L’embarcation des Picquey était pareille à toutes celles qui, à cette heure, revenaient des parcs aux huîtres : une longue et étroite pinasse cambrée comme un arc. Ses pointes aiguës rappelaient les pirogues des anciens pirates.

Elvina ramait par petits coups. Ses hanches roulaient entre ses grandes bottes en caoutchouc et le cordon noué autour de sa taille. Sous sa « bénesse » noire, cachant sa tête et ses épaules, ses yeux gris brillants regardaient vers la croix lointaine.

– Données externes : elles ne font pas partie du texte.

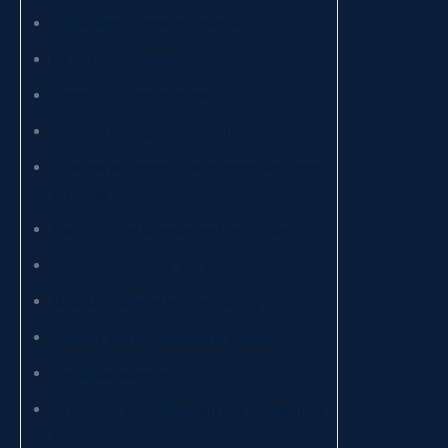
Digital administration sciences
Educational sciences
Communication sciences
Sciences of linguistic mediation
Sciences and techniques of motor and sport
activities
Psychological sciences and techniques
Agricultural science and technology
Mountain science and technology
Forestry and environmental sciences
Geological sciences
International, development and cooperation
sciences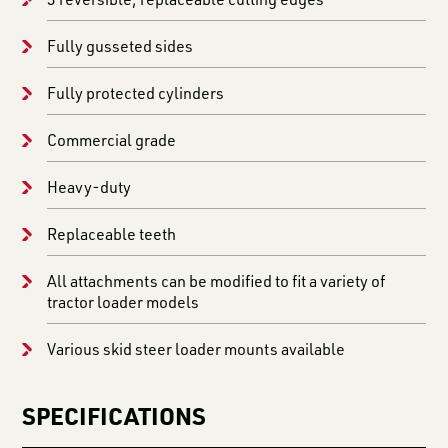
Fully gusseted sides
Fully protected cylinders
Commercial grade
Heavy-duty
Replaceable teeth
All attachments can be modified to fit a variety of
tractor loader models
Various skid steer loader mounts available
SPECIFICATIONS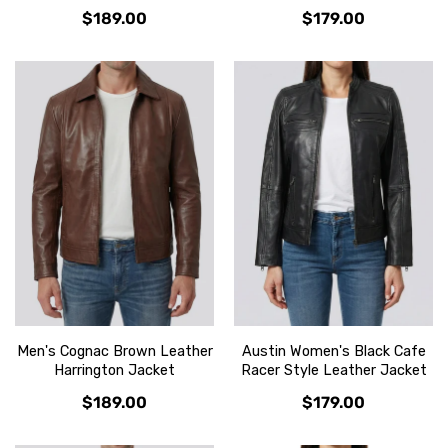
$189.00
$179.00
Men's Cognac Brown Leather
Austin Women's Black Cafe
Harrington Jacket
Racer Style Leather Jacket
$189.00
$179.00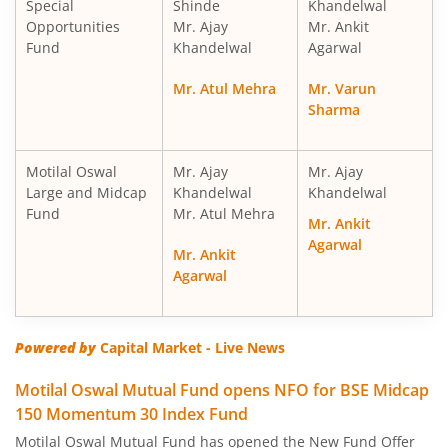
Special
Shinde
Khandelwal
Motilal Oswal Nifty Midcap 150 Index Fund
Opportunities
Mr. Ajay
Mr. Ankit
Fund
Khandelwal
Agarwal
Motilal Oswal Nifty Smallcap 250 Index Fund
Mr. Atul Mehra
Mr. Varun
Sharma
Motilal Oswal Nifty 50 Index Fund
Motilal Oswal Nifty Next 50 Index Fund
Motilal Oswal
Mr. Ajay
Mr. Ajay
Large and Midcap
Khandelwal
Khandelwal
Fund
Mr. Atul Mehra
Motilal Oswal S&P 500 Index Fund
Mr. Ankit
Agarwal
Mr. Ankit
MotilaL Oswal Nifty 200 Momentum 30 Index Fund
Agarwal
Motilal Oswal BSE Low Volatility Index Fund
Powered by
Capital Market - Live News
Motilal Oswal BSE Financials ex Bank 30 Index Fund
Motilal Oswal Mutual Fund opens NFO for BSE Midcap
150 Momentum 30 Index Fund
Motilal Oswal BSE Enhanced Value Index Fund
Motilal Oswal Mutual Fund has opened the New Fund Offer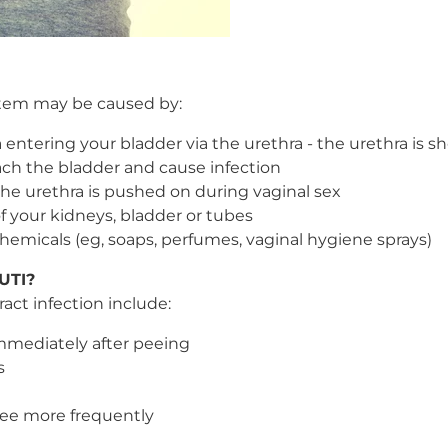
ystem may be caused by:
a entering your bladder via the urethra - the urethra is
 reach the bladder and cause infection
he urethra is pushed on during vaginal sex
f your kidneys, bladder or tubes
 chemicals (eg, soaps, perfumes, vaginal hygiene sprays)
 UTI?
act infection include:
immediately after peeing
s
pee more frequently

Tout à l’heure, Sylvain et elle s’étaient disputés pour une de ces paires de patins en bois que les pêcheurs chaussent sur le parc et qui avaient été oubliés : l’homme prétendant qu’Elvina devait s’en charger, qu’il lui avait même recommandé de les mettre à bord ; celle-ci, furieuse, ripostant qu’elle était fatiguée « d’avoir de la tête pour tout le monde ».

— Tu aurais bien pu embarquer seul. Il n’y avait pas tant d’huîtres à jeter !

Il ne répondait pas.

— Si elle est venue, et que nous arrivions trop tard pour la voir, ce sera ta faute !

Sylvain se taisait obstinément.

— Tu ne veux pas répondre ?

C’était sa manie de le harceler jusqu’à ce qu’il criât à son tour, plus fort qu’elle, entremêlant à ses propos des grossièretés qu’on n’eût point attendues de ce petit homme qui savait si bien cajoler les riches. Tout en manœuvrant contre son vieux jersey ses longs avirons, Sylvain disait qu’il n’était pas aux ordres de cette femme. Après tout, à bien compter, que gagnait-il à la servir ? Pas même de quoi payer l’usure des sabots. Ne lui avait-il pas fait plus de cadeaux qu’il n’avait reçu de bonnes pièces ? L’autre hiver encore, cette peau de loutre, une si belle peau, et douce, et épaisse, longue comme ça — il s’arrêta de ramer pour étendre le bras — la queue bien fournie, qui valait de l’or, et pour laquelle c’était tout juste si elle lui avait donné cent sous.

— Madame, avait-il failli répliquer, j’aime autant que vous ne me donniez rien.